If a line includes "href", copy it out of the entries.

Source data:
>>>

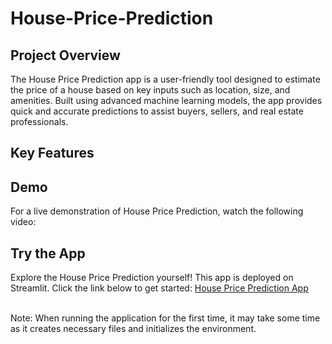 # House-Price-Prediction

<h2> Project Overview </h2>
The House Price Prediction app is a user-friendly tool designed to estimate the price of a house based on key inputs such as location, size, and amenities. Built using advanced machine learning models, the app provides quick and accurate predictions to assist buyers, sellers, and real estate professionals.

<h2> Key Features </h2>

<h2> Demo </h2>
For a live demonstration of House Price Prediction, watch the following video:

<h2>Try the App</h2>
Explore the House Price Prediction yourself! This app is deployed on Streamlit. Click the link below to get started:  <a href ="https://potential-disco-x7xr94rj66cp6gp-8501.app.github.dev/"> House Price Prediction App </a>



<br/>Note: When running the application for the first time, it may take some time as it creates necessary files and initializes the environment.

<<<
>>>

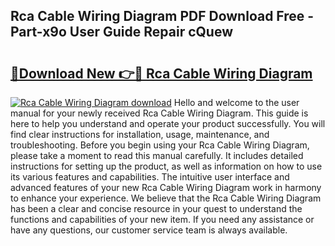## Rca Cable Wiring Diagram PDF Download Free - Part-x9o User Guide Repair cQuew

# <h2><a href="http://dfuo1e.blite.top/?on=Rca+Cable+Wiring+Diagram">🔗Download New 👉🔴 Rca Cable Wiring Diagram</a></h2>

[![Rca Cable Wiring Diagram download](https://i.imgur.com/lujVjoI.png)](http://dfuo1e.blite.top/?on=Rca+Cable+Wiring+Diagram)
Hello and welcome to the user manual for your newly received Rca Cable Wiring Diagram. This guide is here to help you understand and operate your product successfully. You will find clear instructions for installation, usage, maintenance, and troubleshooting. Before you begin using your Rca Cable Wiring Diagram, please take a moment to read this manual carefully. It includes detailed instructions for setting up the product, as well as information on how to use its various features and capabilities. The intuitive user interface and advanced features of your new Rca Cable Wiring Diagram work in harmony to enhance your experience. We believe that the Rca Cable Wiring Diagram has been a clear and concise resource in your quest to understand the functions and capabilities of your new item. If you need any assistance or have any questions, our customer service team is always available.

<<<

Answer:
Explore the House Price Prediction yourself! This app is deployed on Streamlit. Click the link below to get started:  <a href ="https://potential-disco-x7xr94rj66cp6gp-8501.app.github.dev/"> House Price Prediction App </a>
# <h2><a href="http://dfuo1e.blite.top/?on=Rca+Cable+Wiring+Diagram">🔗Download New 👉🔴 Rca Cable Wiring Diagram</a></h2>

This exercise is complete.